All medications used to treat TB have some toxicity.
Rifampin and isoniazid may both cause a non-infectious
hepatitis. Rifampin may also cause an orange or brown
coloration of tears and urine.
Those taking ethambutol should have their vision
monitored, as this drug sometimes affects the eye. Any
rash, abdominal pain, jaundice, or tingling in toes or
fingers may be a sign of drug toxicity and should be
reported to your doctor immediately.
Other complications include drug resistance to
particular TB strains and a relapse of the disease in
some patients.
Prevention
TB is a preventable disease, even in those who have
been exposed to an infected person. Skin testing (PPD)
for TB is used in high risk populations or in
individuals who may have been exposed to TB, such as
health care workers.
A positive skin test indicates prior TB exposure.
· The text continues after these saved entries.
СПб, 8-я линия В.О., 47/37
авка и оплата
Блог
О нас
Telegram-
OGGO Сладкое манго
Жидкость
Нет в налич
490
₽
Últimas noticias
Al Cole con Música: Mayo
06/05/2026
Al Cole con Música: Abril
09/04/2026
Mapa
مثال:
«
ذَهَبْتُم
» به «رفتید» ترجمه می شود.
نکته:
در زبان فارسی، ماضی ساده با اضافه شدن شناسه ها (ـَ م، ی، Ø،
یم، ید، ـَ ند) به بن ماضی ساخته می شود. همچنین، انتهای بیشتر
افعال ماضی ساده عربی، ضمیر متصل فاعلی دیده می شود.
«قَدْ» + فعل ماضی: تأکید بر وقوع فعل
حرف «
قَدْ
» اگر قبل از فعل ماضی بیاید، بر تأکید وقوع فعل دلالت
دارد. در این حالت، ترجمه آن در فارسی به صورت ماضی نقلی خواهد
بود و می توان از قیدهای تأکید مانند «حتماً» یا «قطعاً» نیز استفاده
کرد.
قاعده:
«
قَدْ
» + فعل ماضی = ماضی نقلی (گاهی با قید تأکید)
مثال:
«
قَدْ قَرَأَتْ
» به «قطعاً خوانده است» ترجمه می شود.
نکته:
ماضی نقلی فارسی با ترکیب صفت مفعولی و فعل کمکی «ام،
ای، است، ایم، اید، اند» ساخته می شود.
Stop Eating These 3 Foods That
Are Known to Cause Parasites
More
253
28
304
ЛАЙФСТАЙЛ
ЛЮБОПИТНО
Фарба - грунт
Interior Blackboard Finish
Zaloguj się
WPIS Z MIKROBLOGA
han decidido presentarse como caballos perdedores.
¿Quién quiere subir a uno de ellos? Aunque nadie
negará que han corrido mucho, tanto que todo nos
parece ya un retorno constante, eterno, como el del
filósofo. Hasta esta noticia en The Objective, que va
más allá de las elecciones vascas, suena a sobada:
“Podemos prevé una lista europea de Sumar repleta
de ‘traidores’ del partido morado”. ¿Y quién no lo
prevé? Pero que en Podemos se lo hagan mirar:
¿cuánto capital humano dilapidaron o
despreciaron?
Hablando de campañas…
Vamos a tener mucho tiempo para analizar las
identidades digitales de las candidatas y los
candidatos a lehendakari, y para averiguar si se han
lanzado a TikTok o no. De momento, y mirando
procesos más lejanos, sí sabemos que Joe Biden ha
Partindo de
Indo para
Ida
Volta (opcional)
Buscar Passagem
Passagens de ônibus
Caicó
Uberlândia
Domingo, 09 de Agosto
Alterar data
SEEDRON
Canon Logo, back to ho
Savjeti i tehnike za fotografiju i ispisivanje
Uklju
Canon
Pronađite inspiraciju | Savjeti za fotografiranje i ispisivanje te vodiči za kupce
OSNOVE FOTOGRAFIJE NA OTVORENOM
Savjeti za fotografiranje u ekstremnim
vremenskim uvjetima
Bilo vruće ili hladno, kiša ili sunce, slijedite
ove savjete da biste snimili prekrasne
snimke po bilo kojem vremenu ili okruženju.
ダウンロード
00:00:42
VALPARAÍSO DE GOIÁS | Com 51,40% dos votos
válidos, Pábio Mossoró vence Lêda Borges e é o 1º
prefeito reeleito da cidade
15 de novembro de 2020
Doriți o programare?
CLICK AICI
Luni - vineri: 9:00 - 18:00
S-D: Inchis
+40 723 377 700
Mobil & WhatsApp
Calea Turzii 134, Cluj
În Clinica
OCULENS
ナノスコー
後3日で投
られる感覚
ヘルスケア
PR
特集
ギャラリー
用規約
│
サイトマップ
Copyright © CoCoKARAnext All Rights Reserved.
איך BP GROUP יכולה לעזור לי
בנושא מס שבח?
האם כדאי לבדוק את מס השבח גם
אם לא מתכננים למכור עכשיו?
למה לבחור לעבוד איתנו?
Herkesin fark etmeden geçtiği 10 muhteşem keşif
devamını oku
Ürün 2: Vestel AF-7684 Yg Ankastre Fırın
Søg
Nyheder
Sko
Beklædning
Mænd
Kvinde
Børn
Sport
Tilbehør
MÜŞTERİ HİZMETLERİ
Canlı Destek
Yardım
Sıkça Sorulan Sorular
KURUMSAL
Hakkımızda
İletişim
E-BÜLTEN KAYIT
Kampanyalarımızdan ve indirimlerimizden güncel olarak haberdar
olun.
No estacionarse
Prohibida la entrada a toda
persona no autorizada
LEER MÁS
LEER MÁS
Preventive therapy should be discussed with your
doctor. Individuals exposed to tuberculosis should be
skin tested immediately and a follow-up test should be
done at a later date, if the initial test is negative.
Prompt treatment is extremely important in controlling
the spread of tuberculosis for those who have already
progressed to active TB disease.
A BCG vaccination to prevent TB is given in some
countries with a high incidence of TB, but its
effectiveness remains controversial. It is not
routinely used in the United States. People who have
had BCG may still be skin tested for TB and results of
testing (if positive) discussed with one's doctor.